La bataille de la Marne
de Patrick Deschamps

critiqué par JulesRomans, le 25 décembre 2013
(Nantes - 66 ans)


La note:  étoiles
La Marne tire son nom d’une fée (Morgane), la Bataille de la Marne tire vers des faits historiques
Voici un album qui en apprendra bien plus et de manière plus sure (tant par l’historicité du propos que de ce qu’en retiendra le lecteur) que nombre de livres d’historiens autour de la Première bataille de la Marne, celle d’août-septembre 1914.

Voir consacrer sept pages à expliquer comment depuis 1911 la France et l’Allemagne ont pu être rivale dans le domaine colonial (Maroc et Cameroun), comment et quels hommes les ont préparés à la guerre, est une heureuse surprise. Le récit fait l’impasse sur Sarajevo et les allers-retours diplomatiques mais on ne peut reprocher cela à un récit centré sur l’histoire d’une bataille.

Par contre est bienvenu de montrer les Français pénétrant en Alsace début août et les Russes défaits à Tannenberg alors que des troupes allemandes avaient été enlevées du front occidental pour les envoyer à l’est.

Suivent ensuite les détails de ce qui se passe depuis Nancy jusqu’à la Mer du Nord entre le 15 août et le 10 septembre ; on passe alternativement du point de vue français (ponctuellement anglais) à celui allemand et cela permet de mieux comprendre l’évolution des choses. Cela permet d’expliquer combien l’armée allemande est sure d’elle après l’hécatombe subie par les Français dans la province belge du Luxembourg, quelles erreurs commettent les armées allemandes, les fautes de Joffre et qui sont les véritables vainqueurs de la bataille de la Marne.
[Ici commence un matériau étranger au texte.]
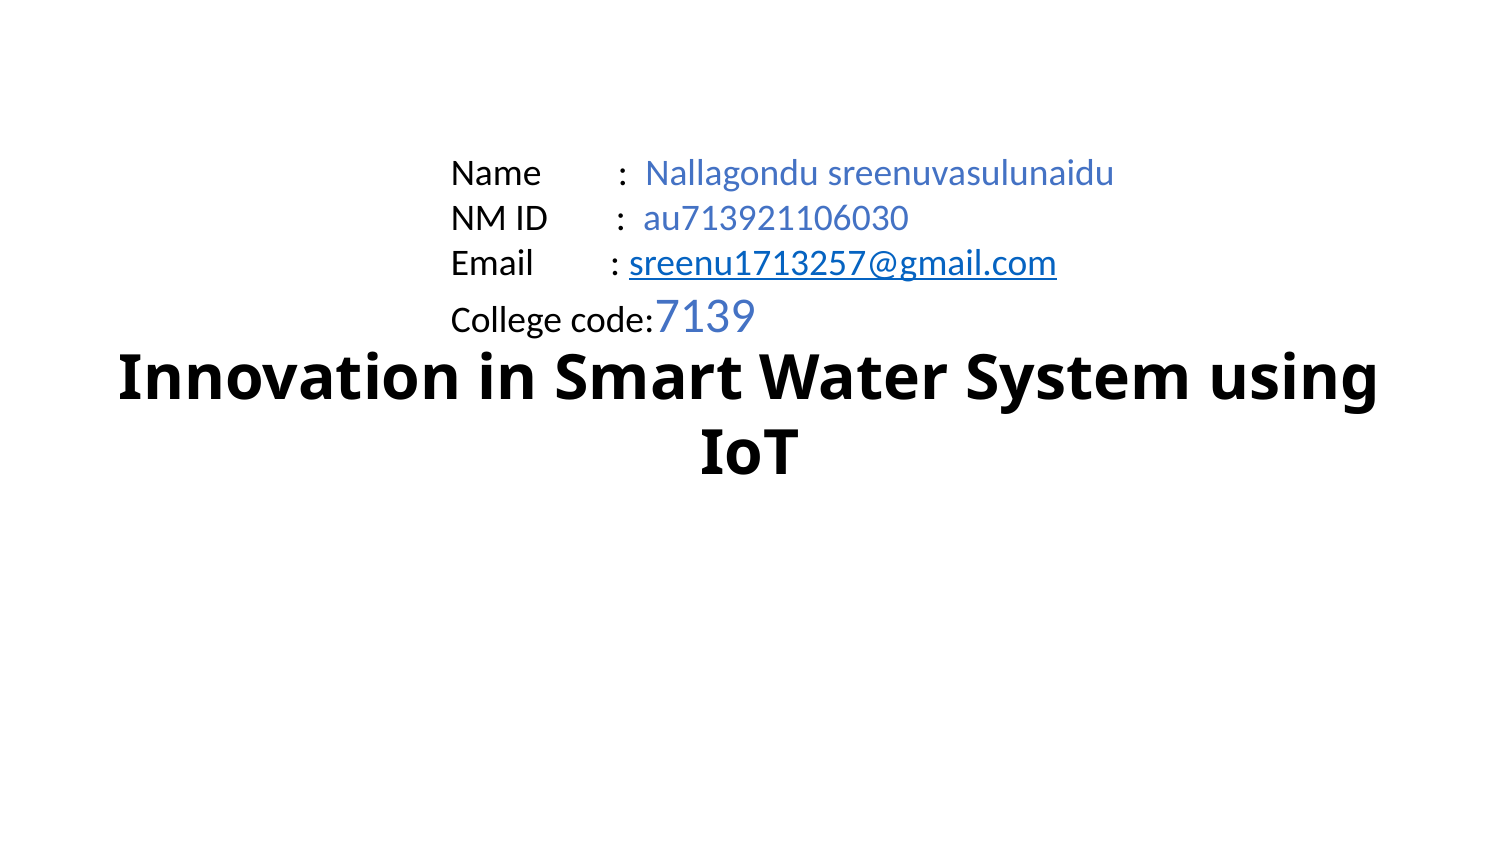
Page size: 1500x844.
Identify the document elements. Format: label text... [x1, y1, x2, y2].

text_box Innovation in Smart Water System using IoT [74, 374, 1425, 450]
text_box Name : Nallagondu sreenuvasulunaidu NM ID : au713921106030 Email : sreenu1713257@gmail.com College code:7139 [436, 140, 1140, 351]
text_box [421, 387, 1078, 461]
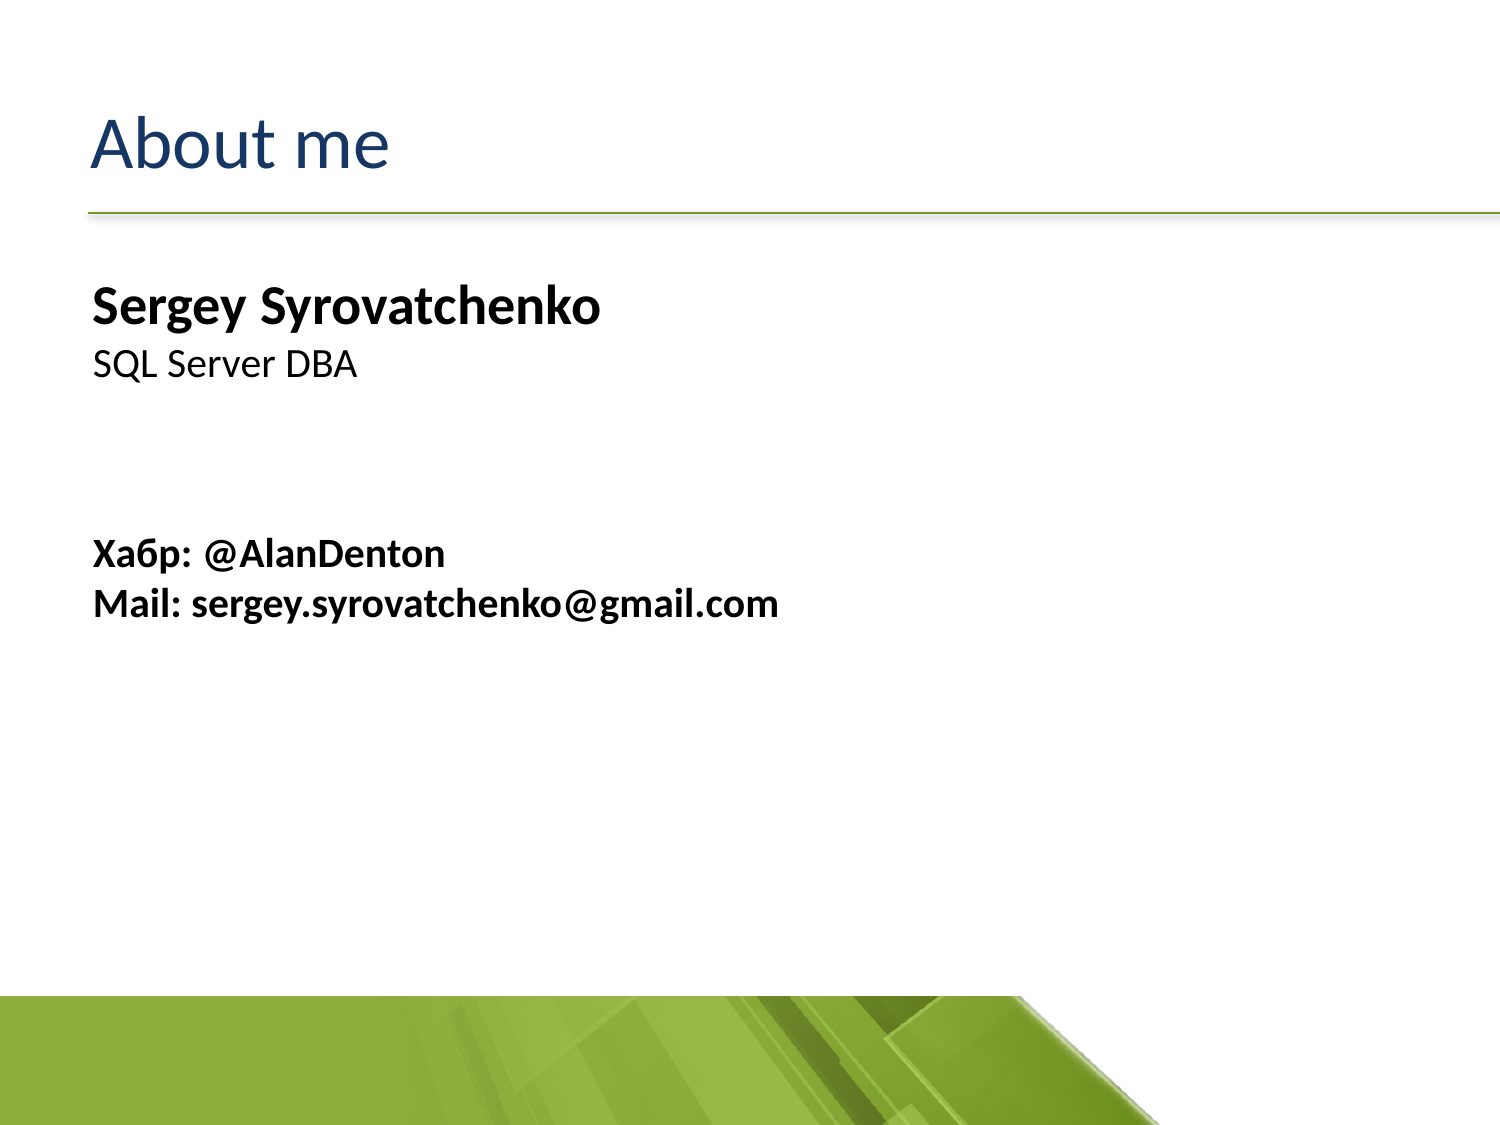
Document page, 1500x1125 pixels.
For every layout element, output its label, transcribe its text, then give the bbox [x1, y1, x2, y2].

Ce sont Castelnau, Messimy, Gallienni et Lanrezac. Ce dernier a pris seul la décision, contraire aux ordres de Joffre, de faire reculer son armée ; s’il ne l’avait pas fait elle était encerclée près de Charleroi, cela lui permet ensuite de battre les Allemands à Guise dans l’Aisne. Il contribue ainsi indirectement à la victoire de la bataille de la Marne, quelques jours plus tard. Lanrezac est limogé par Joffre le 3 septembre 1914 de son poste de commandant de la Ve armée, et il est remplacé par Franchet d'Esperey ; le texte ne le dit pas et c’est dommage.

On note des officiers partant à l'assaut en gants blancs à la page 18 à la page 33 Pétain, le texte précise qu'il avait fait précéder cette attaque d'une longue préparation d'artillerie mais ne mentionne pas qu'il agit sur la commune de Montceaux-lès-Provins (à la limite de la Seine-et-Marne et de la Marne). Au sujet de la légende du casoar et des gants blancs, Wikipedia nous apprend que Jean Allard-Méeus est membre de l'Action française et qu’il est selon la légende celui qui incita les nouveaux saint-cyriens qui l'entouraient à prêter le serment de monter aux tout prochains combats, "en casoar et gants blancs". Le général Humbert , major de la promotion de Montmirail, à laquelle appartenait Allard-Méeus, indiquera bien après-guerre que cette anecdote a été inventée (ajoutons personnellement que Maurice Barrès la popularisa largement), d’ailleurs à l’insu même de Jean Allard-Méeus mort pour la France fin août 1914. Les taxis de la Marne sont traités en trois cases, ce qui correspond bien à leur intérêt réel dans l'obtention de la victoire.

On relève dans la vignette finale un hommage aux instituteurs de la IIIe république pour leur enseignement du patriotisme ; on peut rajouter que c’est la catégorie professionnelle qui eut le pourcentage le plus élevé de morts par rapport à ses mobilisés. L'illustrateur Guillaume Berteloot a beaucoup travaillé dans la BD historique didactique et il a acquis une grande maîtrise pour rendre l'atmosphère d'une époque et d'un lieu.